Орудие гулко ухнуло, Карпухин выбросил стреляную гильзу и зарядил новый снаряд. Танк, словно подстегнутый собственным выстрелом, наконец протиснулся в узкий проход.
Следом за ним, досадуя, что не сделал это первым, последовала «тридцатьчетверка» Бориса Антипова. По накатанным кирпичам вырвалась на простор и третья машина взвода. Рассредоточившись, открыли огонь.
Три танка «Т-34-85» с сильными орудиями калибра 85 миллиметров и двумя пулеметами каждый — мощный таран в наступлении. Расплачиваясь за мины, которые безнаказанно сыпались на пятачке и глушили экипажи, танкисты вели беглый огонь.
К ним присоединились уцелевшие бронебойщики, расчеты станковых пулеметов, минометчики. Снаряды, мины и град пуль, влетая в окна и амбразуры, сметали немецкие огневые точки.
Большинство солдат, оставляя убитых и вытаскивая на плечах раненых, бросились в глубину зданий. Со стороны дворов напирала пехота, забрасывая окна и амбразуры гранатами.

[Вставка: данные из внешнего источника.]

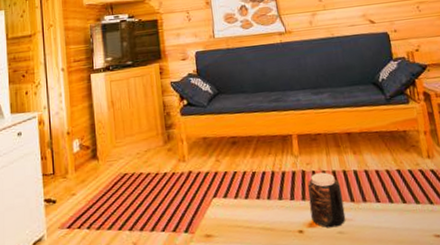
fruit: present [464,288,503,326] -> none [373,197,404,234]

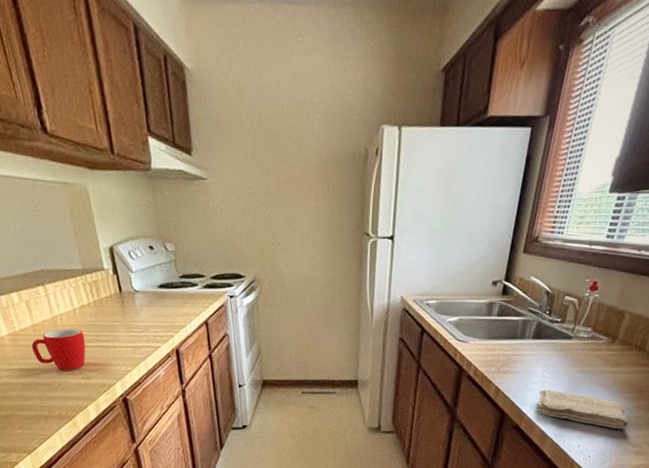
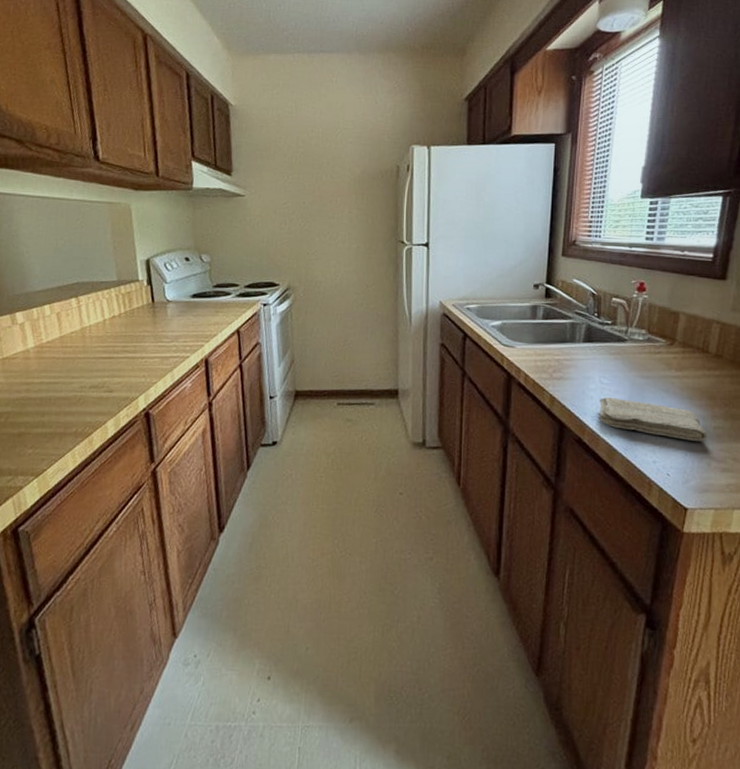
mug: present [31,328,86,371] -> none [56,339,113,384]

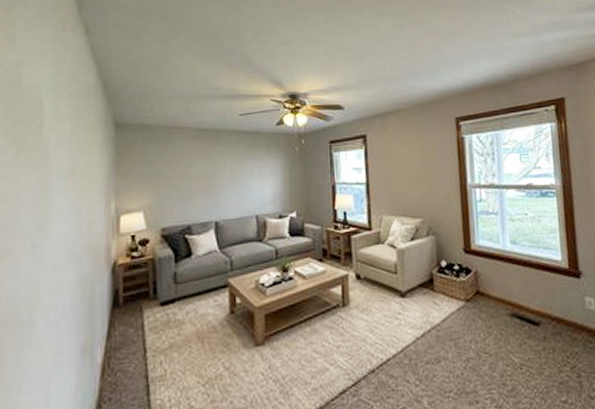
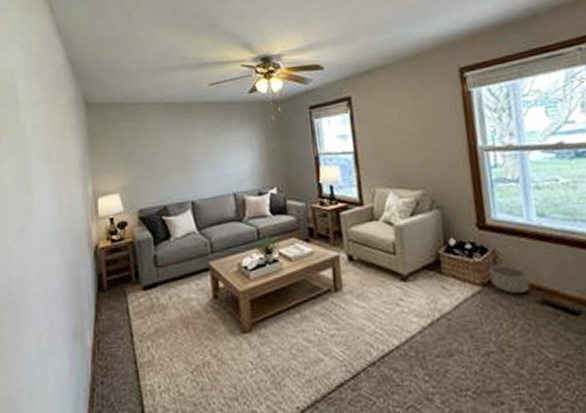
basket: none [472,265,504,309] -> present [489,242,531,295]

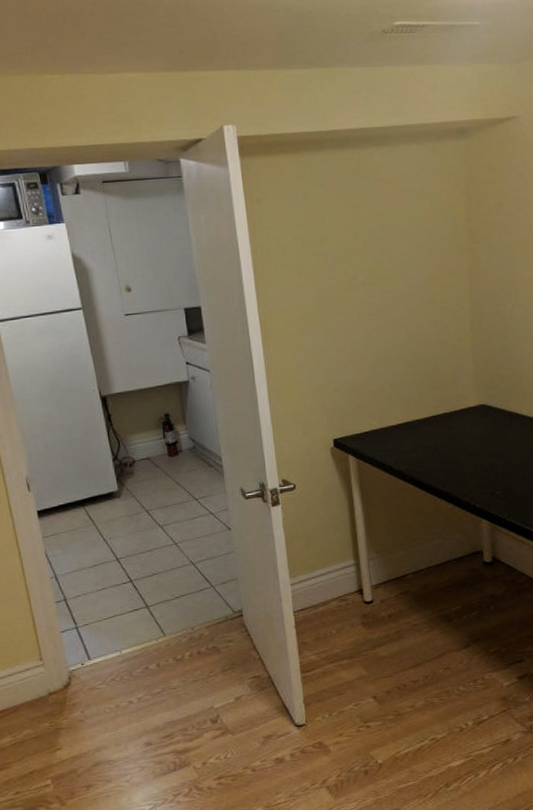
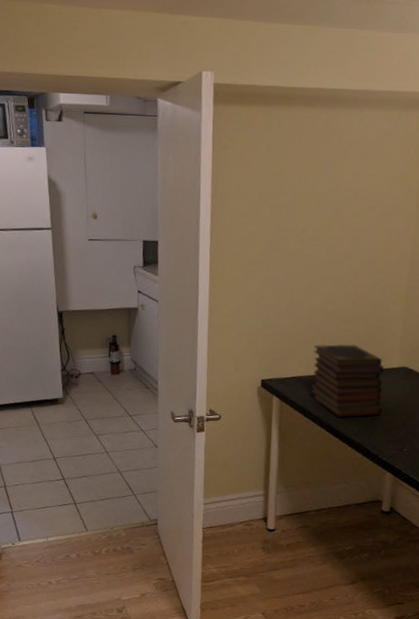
book stack: none [384,388,467,468] -> present [310,343,385,418]

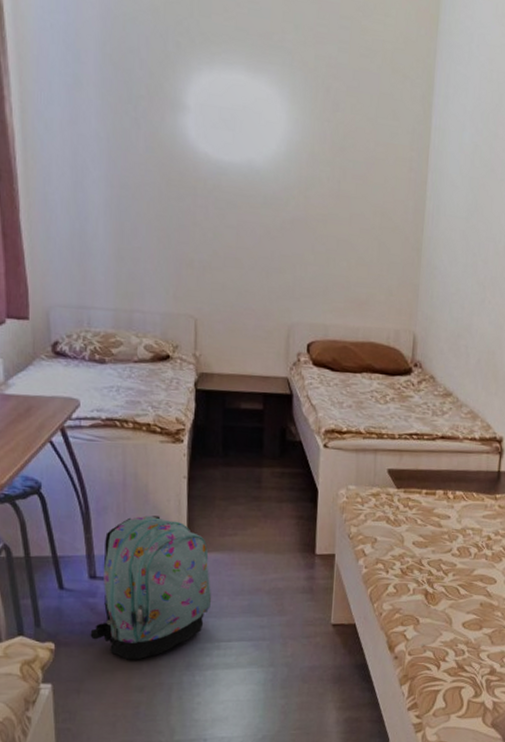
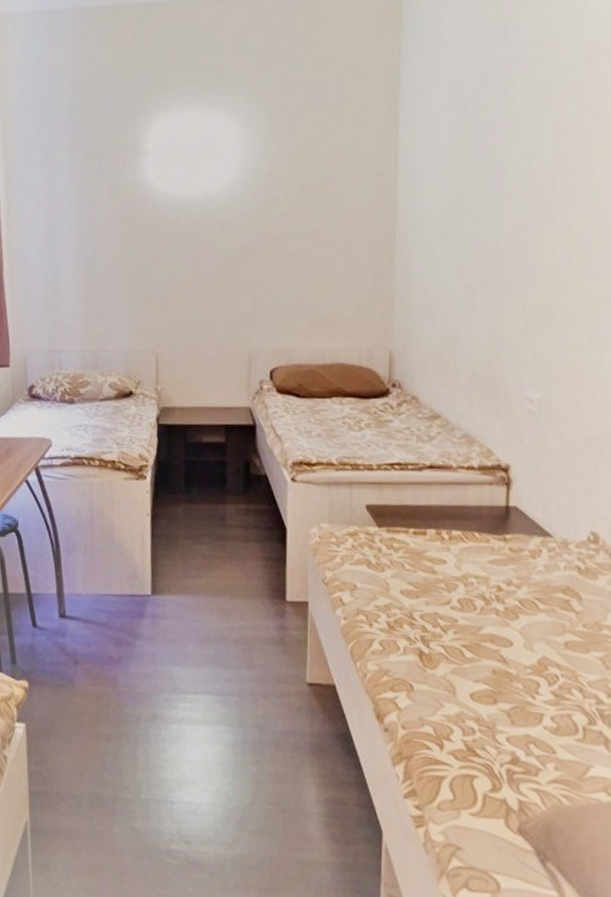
backpack: present [90,515,212,660] -> none [60,554,177,707]

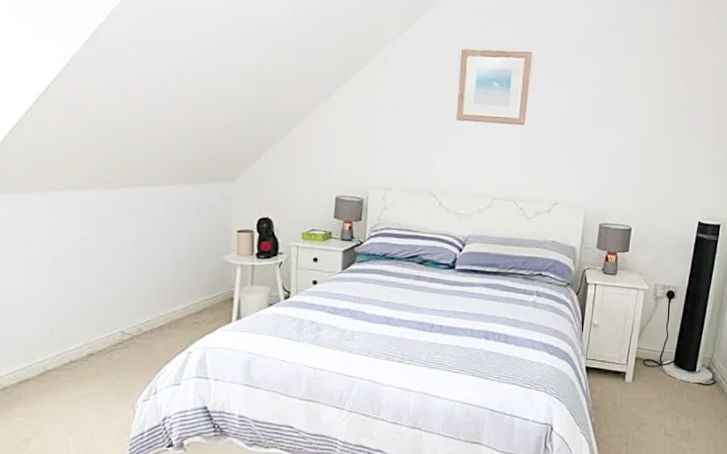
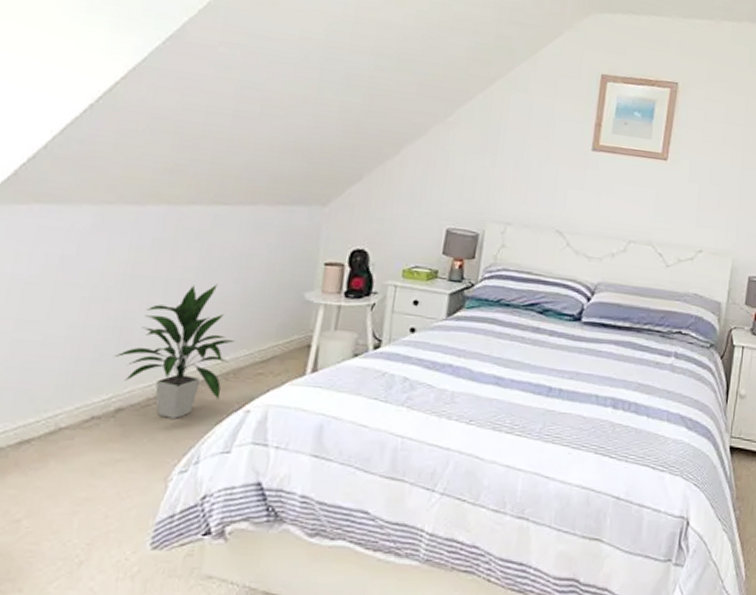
indoor plant: none [80,252,173,360] -> present [114,284,236,419]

Иван Шугаев, Сергей Вишняк и два десятка бойцов очистили два первых этажа в крайнем подъезде. Саперы, поджигая дымовые шашки, кидали их в подвал. Выбегавшие оттуда немцы кричали, что сдаются. Кого-то сгоряча застрелили, человек десять взяли в плен. Их согнали в кучу. Немцы затравленно смотрели на стволы автоматов, напряженно ожидая, что будет дальше.

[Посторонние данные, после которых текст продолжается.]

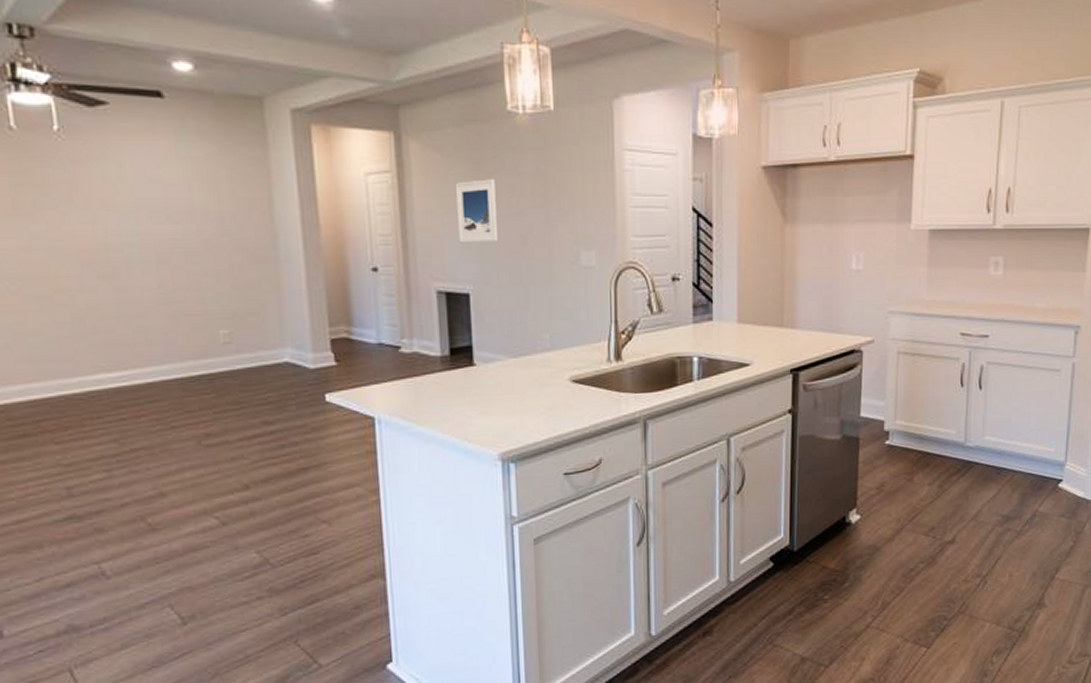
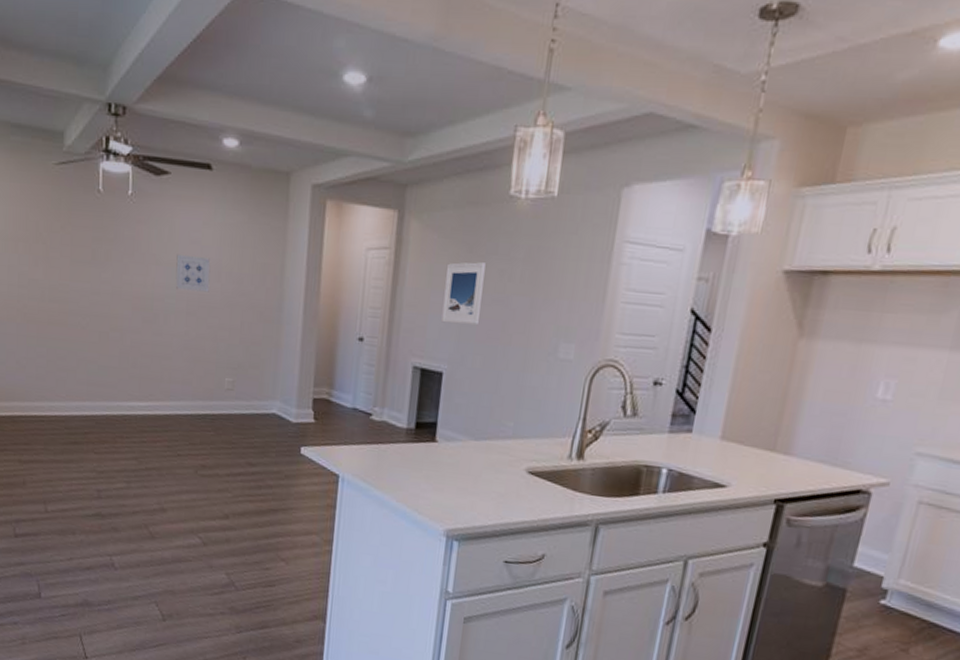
wall art: none [132,195,182,237] -> present [175,254,211,293]

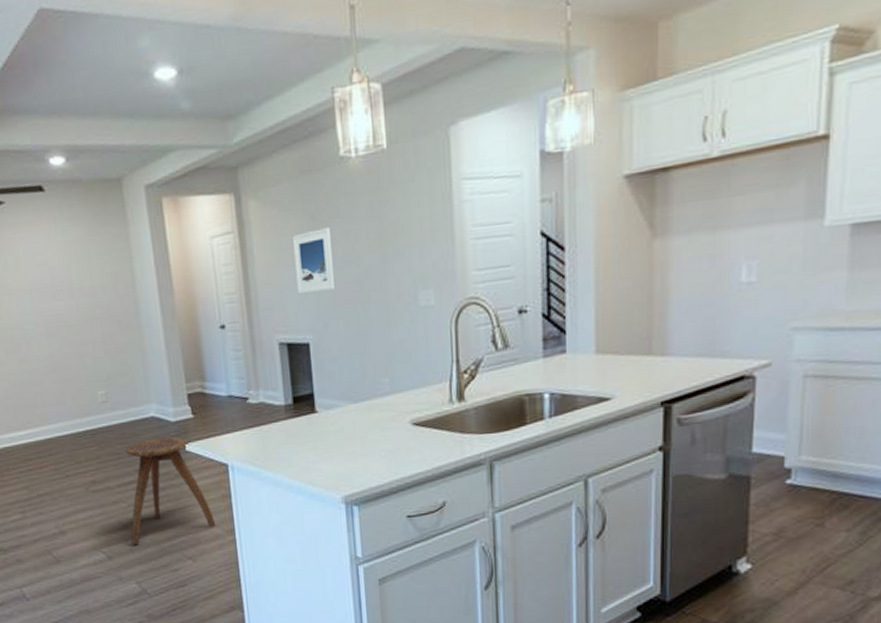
wall art: present [175,254,211,293] -> none [26,277,65,315]
stool: none [229,435,316,537] -> present [125,437,216,545]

Парторг Яков Малкин, проявляя неожиданную для него расторопность, командовал:
— Этих под конвоем в штаб. Сдаются, гады. Чуют, что конец приходит.
Из окна четвертого этажа обер-фельдфебель приметил шустрого лейтенанта.
— Тебе, жид, сейчас точно конец придет, — бормотал обер-фельдфебель, наводя снайперскую винтовку на лейтенанта.
Якова Малкина спасла собственная суетливость. В тот момент, когда снайпер нажимал на спуск, он метнулся в другую сторону, чтобы отдать какую-то новую команду.
Пуля прошла мимо, а двое-трое бойцов открыли огонь из автоматов. Пришлось менять позицию.
В этом доме места для снайпера уже не оставалось. Танки перенесли огонь на другой объект, а вверх по лестницам растекались штурмовые группы русских солдат, расстреливая и вытесняя гарнизон.
Обер-фельдфебель, бросаясь из стороны в сторону, добежал до следующего дома. За время снайперских «охот» он приобрел звериное чутье и умел уклоняться от пуль.